Learn R Programming

localLLM (version 1.3.0)

generate_parallel: Generate Text in Parallel for Multiple Prompts

Description

Generate Text in Parallel for Multiple Prompts

Usage

generate_parallel(
  context,
  prompts,
  max_tokens = 100L,
  top_k = 40L,
  top_p = 1,
  temperature = 0,
  repeat_last_n = 0L,
  penalty_repeat = 1,
  seed = 1234L,
  progress = interactive(),
  verbosity = 0L,
  clean = FALSE,
  hash = TRUE
)

Value

Character vector of generated texts

Arguments

context

A context object created with context_create

prompts

Character vector of input text prompts

max_tokens

Maximum number of tokens to generate (default: 100)

top_k

Top-k sampling parameter (default: 40). Limits vocabulary to k most likely tokens

top_p

Top-p (nucleus) sampling (default: 1.0). Probability threshold for token selection.

temperature

Sampling temperature (default: 0.0). Set to 0 for greedy decoding. Higher values increase creativity

repeat_last_n

Number of recent tokens to consider for repetition penalty (default: 0). Set to 0 to disable

penalty_repeat

Repetition penalty strength (default: 1.0). Values >1 discourage repetition. Set to 1.0 to disable

seed

Random seed for reproducible generation (default: 1234).
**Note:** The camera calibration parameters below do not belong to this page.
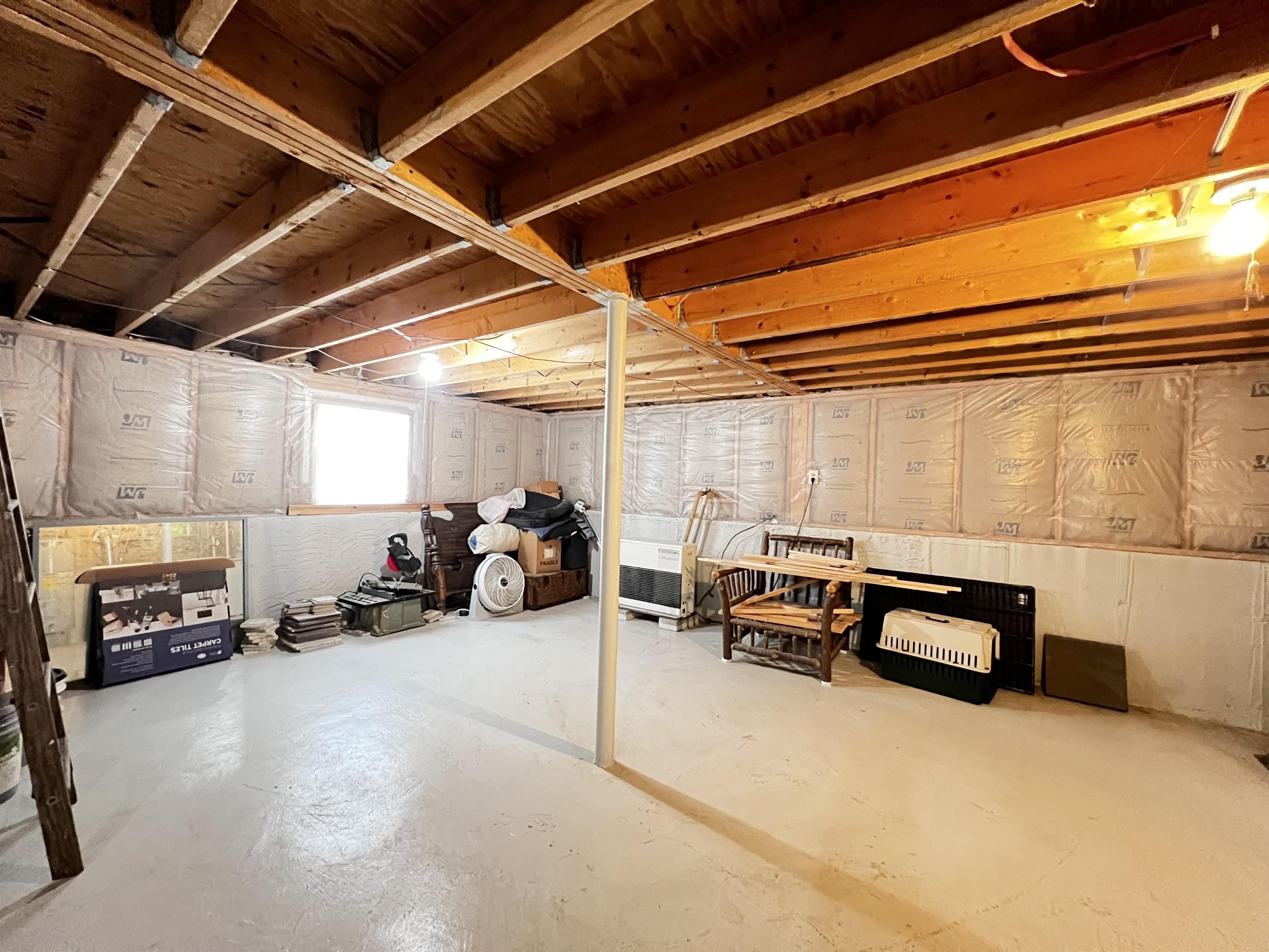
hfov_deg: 106.2
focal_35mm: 13
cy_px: 476
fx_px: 477
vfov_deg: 89.9
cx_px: 634
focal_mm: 1.57
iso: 1600
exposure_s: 1/30
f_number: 1.8
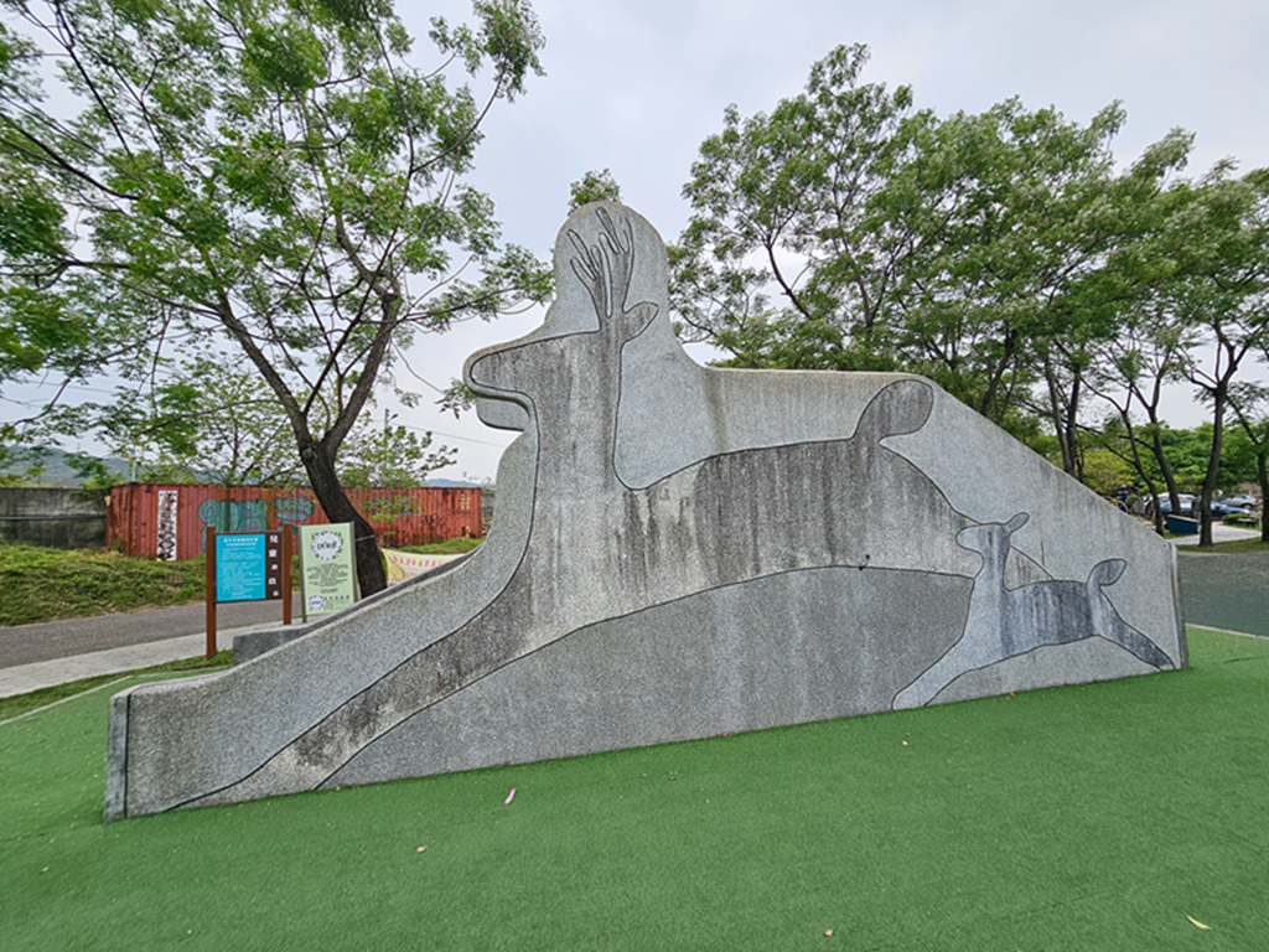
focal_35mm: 13
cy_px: 476
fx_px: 477
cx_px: 634
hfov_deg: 106.2
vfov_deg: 89.9
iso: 50
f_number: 2.2
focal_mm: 2.2
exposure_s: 1/1864
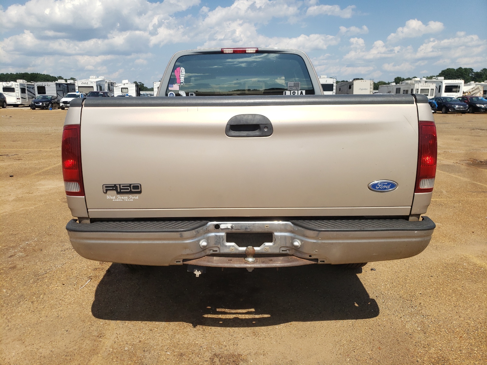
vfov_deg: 53.1
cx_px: 244
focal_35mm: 26
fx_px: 366
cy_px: 182
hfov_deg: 67.3
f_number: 1.5
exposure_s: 1/3333
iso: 50
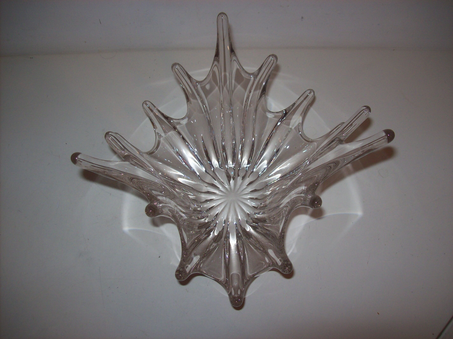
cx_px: 226
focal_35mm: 36
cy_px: 170
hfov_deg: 51.4
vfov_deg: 39.6
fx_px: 471
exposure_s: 1/64
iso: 80
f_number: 2.7
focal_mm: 6
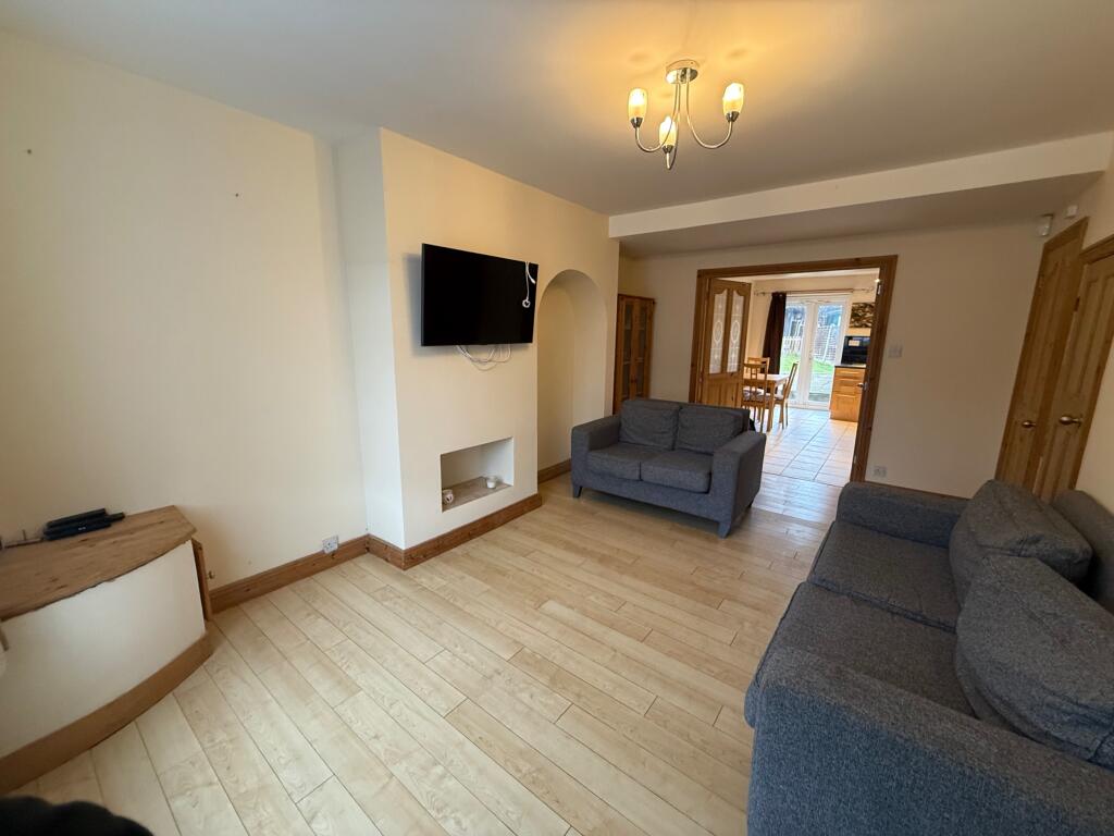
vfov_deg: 85.7
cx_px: 557
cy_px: 418
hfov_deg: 102.1
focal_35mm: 14
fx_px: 451
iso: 320
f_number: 2.2
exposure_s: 1/50
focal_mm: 2.22
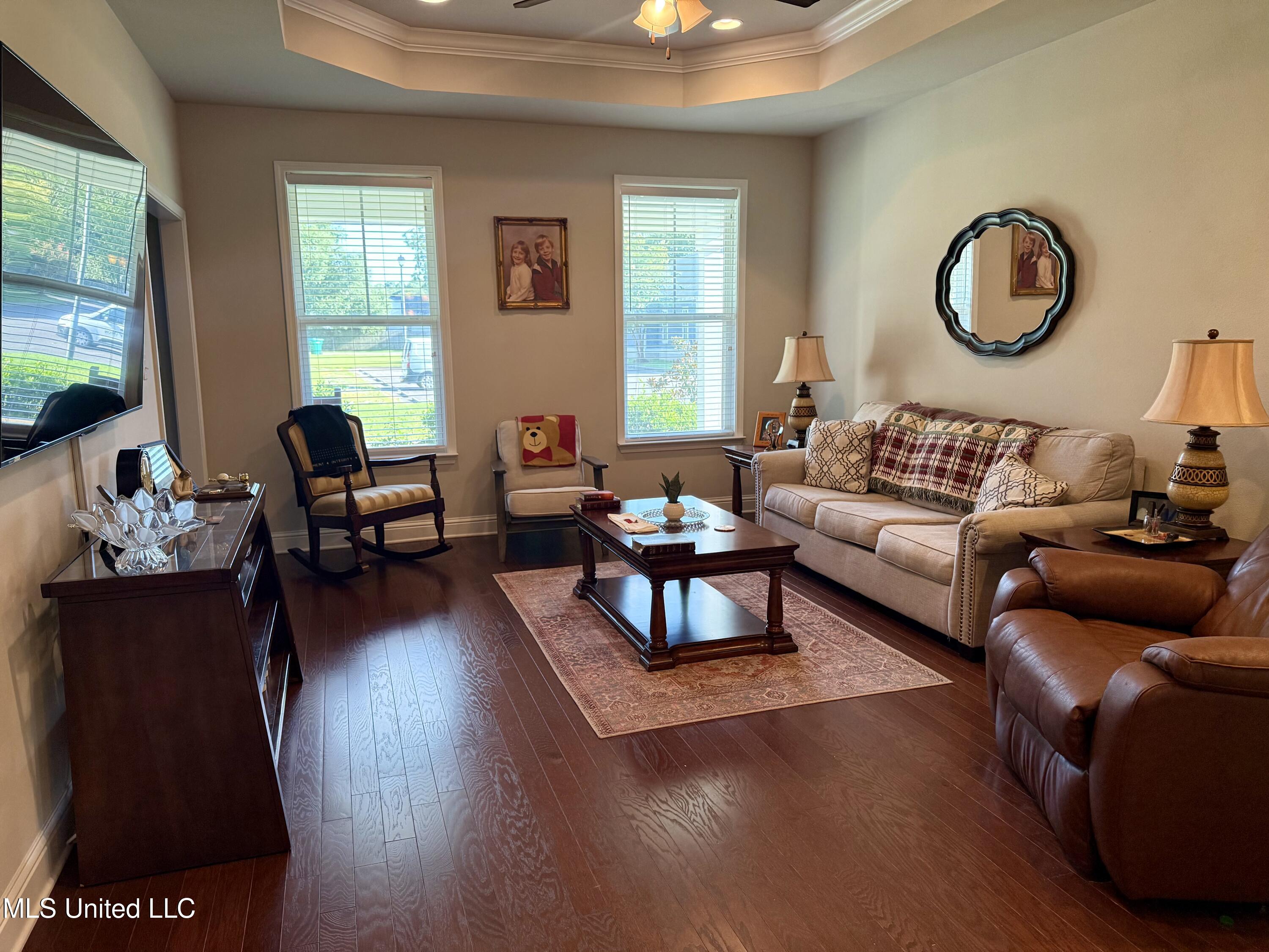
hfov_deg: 71.6
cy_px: 476
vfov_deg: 56.8
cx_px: 634
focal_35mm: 24
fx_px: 880
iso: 320
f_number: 1.78
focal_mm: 6.76
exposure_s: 1/120
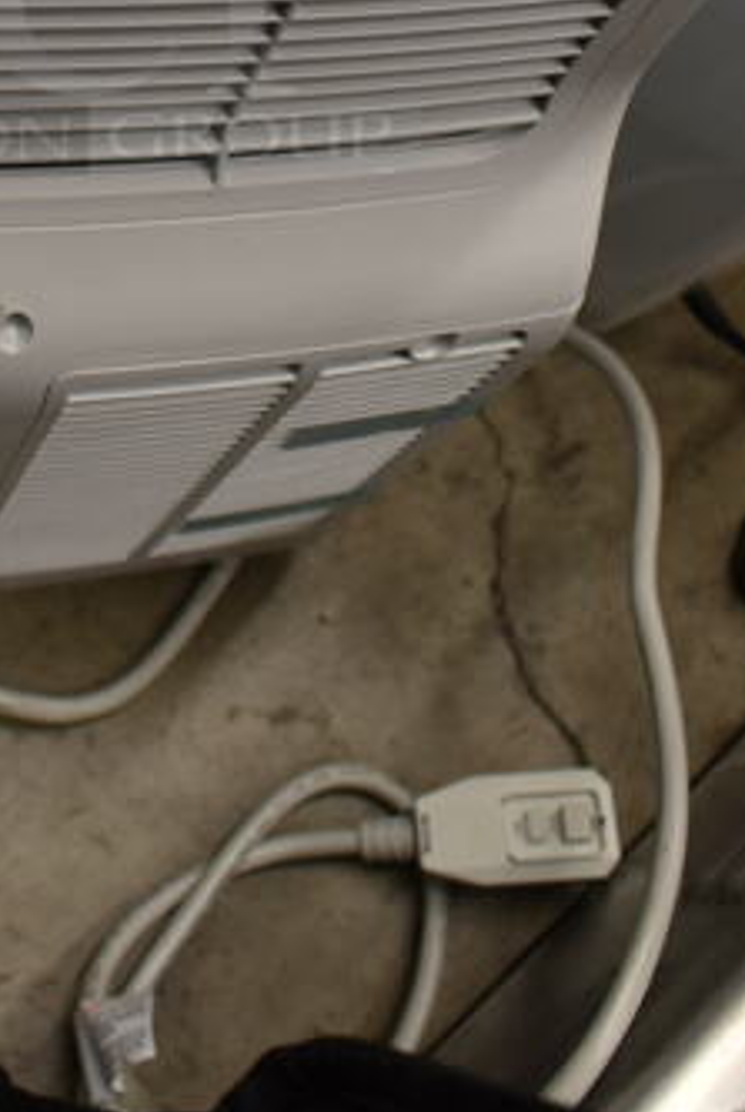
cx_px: 50
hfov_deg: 18.1
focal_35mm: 74
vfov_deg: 25.9
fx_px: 2290
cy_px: -2
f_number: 3.5
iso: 200
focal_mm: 18
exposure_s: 1/30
Use positive integers for deterministic output

progress

Show a console progress bar while batches run. Defaults to interactive(): visible in interactive sessions, suppressed in scripts and R CMD check.

verbosity

Control backend logging during generation (default: 0L). Larger numbers print more detail: 0 shows only errors, 1 adds warnings, 2 prints informational messages, and 3 enables the most verbose debug output. Negative values fully suppress backend output. Defaults to quiet (0) so that only the progress bar is visible during typical batch runs, matching generate. This differs from model_load and context_create (default 1L), which run once per session and benefit from warnings being visible. Raise to 2L or 3L when debugging llama.cpp internals.

clean

If TRUE, remove common chat-template control tokens from each generated text (default: FALSE).

hash

When `TRUE` (default), computes SHA-256 hashes for the supplied prompts and generated outputs. Hashes are attached via the `"hashes"` attribute for later inspection.

Details

When more prompts are supplied than the context can hold in parallel (`n_seq_max - 1`), the function automatically processes them in sequential batches while preserving the original ordering of results.